Shanghai blends old-world traditions with avant-garde architecture. The vast metropolis is the world’s largest city by population, with more than 24 million people calling it home.
The Huangpu River divides it into Puxi on the west and Pudong on the east. Shanghai literally translates as “Above the Sea”, named for its location on the East China Sea.
The Bund, a river promenade in the city centre, is a popular gathering point in the midst of Shanghai’s most recognisable attractions. Take a romantic stroll along the picturesque river in the evening. Admire the impressive sight of the city’s bright and futuristic skyline.
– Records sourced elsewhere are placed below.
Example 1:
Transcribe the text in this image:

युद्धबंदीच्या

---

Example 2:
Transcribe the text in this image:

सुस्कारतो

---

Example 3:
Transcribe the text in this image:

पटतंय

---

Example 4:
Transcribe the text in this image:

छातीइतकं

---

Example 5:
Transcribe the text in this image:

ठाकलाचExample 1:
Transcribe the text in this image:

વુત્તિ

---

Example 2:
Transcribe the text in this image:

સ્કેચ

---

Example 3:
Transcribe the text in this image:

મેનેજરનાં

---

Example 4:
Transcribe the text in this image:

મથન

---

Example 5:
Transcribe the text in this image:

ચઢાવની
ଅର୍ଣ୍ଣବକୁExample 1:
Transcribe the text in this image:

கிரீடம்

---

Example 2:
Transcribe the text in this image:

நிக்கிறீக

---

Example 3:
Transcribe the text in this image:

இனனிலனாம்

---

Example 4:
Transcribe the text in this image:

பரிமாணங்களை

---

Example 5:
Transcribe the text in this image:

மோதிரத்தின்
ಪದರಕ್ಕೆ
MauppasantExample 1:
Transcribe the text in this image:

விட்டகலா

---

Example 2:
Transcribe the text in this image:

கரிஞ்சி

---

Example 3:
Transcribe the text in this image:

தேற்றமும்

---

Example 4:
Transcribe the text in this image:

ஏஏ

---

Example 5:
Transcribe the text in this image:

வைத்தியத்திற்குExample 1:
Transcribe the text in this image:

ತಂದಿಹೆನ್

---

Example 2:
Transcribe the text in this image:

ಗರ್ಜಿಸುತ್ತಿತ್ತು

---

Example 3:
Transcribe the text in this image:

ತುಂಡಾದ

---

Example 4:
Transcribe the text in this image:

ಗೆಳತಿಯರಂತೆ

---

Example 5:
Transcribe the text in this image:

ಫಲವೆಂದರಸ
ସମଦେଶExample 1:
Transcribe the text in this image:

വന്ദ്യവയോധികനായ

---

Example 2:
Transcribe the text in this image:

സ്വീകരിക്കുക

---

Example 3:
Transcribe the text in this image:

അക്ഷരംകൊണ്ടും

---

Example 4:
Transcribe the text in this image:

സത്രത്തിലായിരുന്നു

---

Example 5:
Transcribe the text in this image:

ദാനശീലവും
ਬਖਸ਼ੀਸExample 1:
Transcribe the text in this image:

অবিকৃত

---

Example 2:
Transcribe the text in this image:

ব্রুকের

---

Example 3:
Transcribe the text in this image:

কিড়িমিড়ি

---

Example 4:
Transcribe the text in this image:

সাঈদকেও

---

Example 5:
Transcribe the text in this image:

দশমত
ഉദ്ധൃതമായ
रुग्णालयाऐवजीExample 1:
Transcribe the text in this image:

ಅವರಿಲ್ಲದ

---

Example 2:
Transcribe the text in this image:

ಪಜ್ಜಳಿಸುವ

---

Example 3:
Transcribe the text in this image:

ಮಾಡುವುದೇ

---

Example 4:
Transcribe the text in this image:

The night markets are a special experience where you can taste local cuisine and explore other treasures on offer.
View the historical buildings on the river’s banks in the area known as the “Museum of Buildings”. One such icon is the Oriental Pearl Tower, lighting up the skyline at night with its bulbous appearance. One unique way to see the tower and the city is from a river cruise, which lasts a few hours.
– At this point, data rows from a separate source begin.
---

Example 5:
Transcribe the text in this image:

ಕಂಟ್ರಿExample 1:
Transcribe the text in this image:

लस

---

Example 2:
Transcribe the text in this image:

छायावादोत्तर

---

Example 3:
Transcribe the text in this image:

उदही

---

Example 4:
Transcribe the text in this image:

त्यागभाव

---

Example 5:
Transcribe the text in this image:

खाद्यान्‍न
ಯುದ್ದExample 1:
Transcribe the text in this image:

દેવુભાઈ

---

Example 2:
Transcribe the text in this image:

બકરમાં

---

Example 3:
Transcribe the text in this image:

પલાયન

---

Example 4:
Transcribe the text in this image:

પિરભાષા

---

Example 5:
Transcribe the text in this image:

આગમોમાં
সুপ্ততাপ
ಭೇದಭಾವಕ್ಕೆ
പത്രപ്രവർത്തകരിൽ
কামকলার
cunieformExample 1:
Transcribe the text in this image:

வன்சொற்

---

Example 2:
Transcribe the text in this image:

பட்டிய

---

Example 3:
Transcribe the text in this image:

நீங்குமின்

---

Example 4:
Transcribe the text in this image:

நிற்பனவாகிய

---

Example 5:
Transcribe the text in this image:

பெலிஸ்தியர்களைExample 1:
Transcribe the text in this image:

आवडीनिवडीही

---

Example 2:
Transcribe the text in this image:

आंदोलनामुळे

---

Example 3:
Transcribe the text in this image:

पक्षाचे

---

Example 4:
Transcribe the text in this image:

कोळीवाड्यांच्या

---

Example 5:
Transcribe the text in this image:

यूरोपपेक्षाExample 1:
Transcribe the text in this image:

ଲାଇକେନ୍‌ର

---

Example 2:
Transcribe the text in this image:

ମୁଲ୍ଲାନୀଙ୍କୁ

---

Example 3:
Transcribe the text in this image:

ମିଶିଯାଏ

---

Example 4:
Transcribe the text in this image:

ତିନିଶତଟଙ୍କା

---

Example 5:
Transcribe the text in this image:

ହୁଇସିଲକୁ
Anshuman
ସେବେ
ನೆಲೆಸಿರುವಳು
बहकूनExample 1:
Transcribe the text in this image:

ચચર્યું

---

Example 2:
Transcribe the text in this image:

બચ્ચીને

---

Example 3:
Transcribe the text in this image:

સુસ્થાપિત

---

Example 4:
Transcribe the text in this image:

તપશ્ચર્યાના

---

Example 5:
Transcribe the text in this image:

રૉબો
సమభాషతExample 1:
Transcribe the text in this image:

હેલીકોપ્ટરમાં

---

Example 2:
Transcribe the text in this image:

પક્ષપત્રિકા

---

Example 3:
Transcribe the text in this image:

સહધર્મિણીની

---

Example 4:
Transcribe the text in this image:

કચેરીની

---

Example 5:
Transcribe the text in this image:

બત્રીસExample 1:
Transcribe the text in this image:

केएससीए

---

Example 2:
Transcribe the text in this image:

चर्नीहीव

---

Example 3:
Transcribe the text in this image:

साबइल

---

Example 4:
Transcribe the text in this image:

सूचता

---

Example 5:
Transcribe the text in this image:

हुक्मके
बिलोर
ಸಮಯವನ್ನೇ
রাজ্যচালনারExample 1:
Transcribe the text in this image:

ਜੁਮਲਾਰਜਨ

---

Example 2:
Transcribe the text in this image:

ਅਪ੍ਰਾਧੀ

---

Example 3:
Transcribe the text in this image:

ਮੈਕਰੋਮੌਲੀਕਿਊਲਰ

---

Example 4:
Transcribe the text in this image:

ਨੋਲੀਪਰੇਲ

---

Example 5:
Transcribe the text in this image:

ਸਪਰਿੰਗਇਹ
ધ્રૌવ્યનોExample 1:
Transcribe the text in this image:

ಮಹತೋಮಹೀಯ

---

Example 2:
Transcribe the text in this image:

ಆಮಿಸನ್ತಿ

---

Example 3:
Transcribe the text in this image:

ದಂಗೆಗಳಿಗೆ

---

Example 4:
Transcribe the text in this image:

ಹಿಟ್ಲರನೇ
Shanghai offers ample opportunity to stretch your neck muscles gazing up at super-tall skyscrapers. One of the most impressive is the gigantic 492-metre (1,614-foot) World Financial Center. Enjoy spectacular views from one of the highest observation decks in the world. The adjacent Shanghai Tower is even taller, with ongoing plans for more skyscrapers in the area.
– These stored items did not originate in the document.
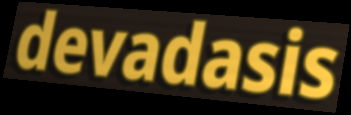
devadasis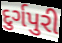
દુર્ગપુરી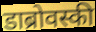
डाब्रोवस्की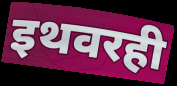
इथवरही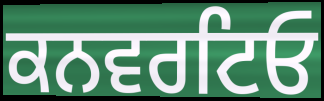
ਕਨਵਰਟਿਓ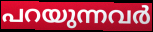
പറയുന്നവർ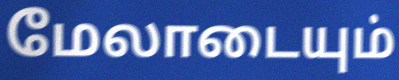
மேலாடையும்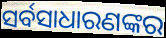
ସର୍ବସାଧାରଣଙ୍କର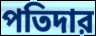
পতিদারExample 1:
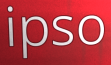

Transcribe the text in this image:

ipso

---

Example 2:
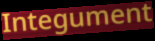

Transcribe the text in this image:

Integument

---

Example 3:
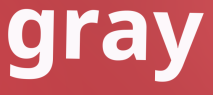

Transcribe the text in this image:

gray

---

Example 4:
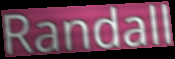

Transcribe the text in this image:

Randall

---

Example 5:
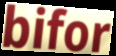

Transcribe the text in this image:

bifor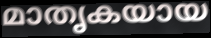
മാതൃകയായ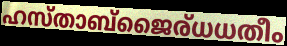
ഹസ്താബ്ജൈര്ധധതീംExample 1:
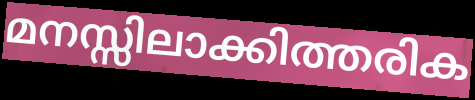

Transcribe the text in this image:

മനസ്സിലാക്കിത്തരിക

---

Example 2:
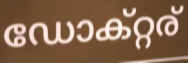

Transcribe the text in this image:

ഡോക്റ്റര്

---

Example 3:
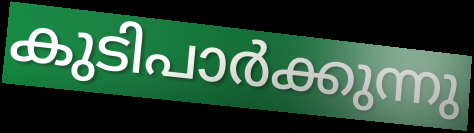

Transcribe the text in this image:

കുടിപാർക്കുന്നു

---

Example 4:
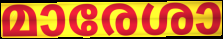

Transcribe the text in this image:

മാരേശാ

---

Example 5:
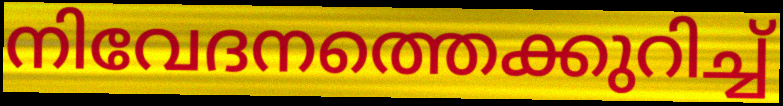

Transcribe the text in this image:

നിവേദനത്തെക്കുറിച്ച്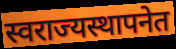
स्वराज्यस्थापनेतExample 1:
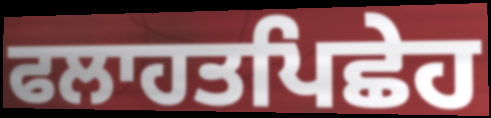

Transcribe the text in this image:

ਫਲਾਹਤਪਿਛੇਹ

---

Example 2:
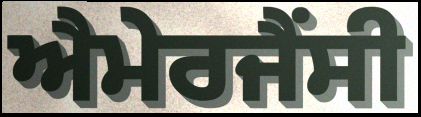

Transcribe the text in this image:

ਐਮੇਰਜੈਂਸੀ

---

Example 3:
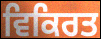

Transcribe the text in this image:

ਵਿਕਿਰਤ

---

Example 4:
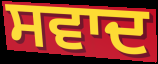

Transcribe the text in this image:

ਸਵਾਦ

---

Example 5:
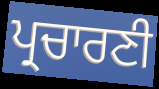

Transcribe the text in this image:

ਪ੍ਰਚਾਰਣੀ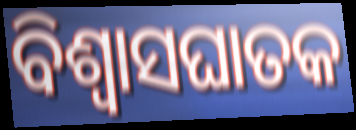
ବିଶ୍ୱାସଘାତକ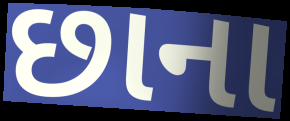
છાના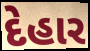
દેહારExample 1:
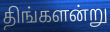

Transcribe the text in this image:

திங்களன்று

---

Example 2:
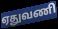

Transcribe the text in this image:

ஏதுவணி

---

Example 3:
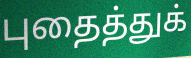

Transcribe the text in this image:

புதைத்துக்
You could spend days climbing the lofty heights of the city’s towers, but once vertigo sets in, there’s no remedy like a day at the park. Visit the 16th-century Garden of Contentment, the city’s most famous green space. There you can enjoy ponds, trees, impressive lawns and intriguing rock structures. Admire the array of classical Chinese architecture and the Currow Ancient Stone at the park’s centre.
For a greater understanding of the city’s customs and history, head to the Shanghai Museum. Explore galleries and exhibits telling the story of the Ming and Qing dynasties. The stylish museum sits on the People’s Square, a central plaza with several main attractions. See fascinating scale models in the Shanghai Urban Planning Exhibition Center demonstrating how the city has expanded in recent decades.
One thing that hasn’t changed is Shanghai cuisine, which is sweet and oily. Freshwater fish and seafood are often on the menu, with shellfish featuring prominently. Make sure you try their savoury pork in soups and stir-fries or chicken prepared in salt-water and sauces.
Although locals speak Shanghainese, most are familiar with Mandarin. Workers at tourist destinations understand English. Visit in spring or autumn, when temperatures are pleasant and calm.
Arrive at Pudong International Airport, which is 45 kilometres (28 miles) east of the centre of Shanghai. Take the Maglev train, which uses magnetic levitation for extra speed, to Longyan Road Station. Shuttles and buses will take you to the city. To get around, hop on the city’s intricate metro system or a ferry.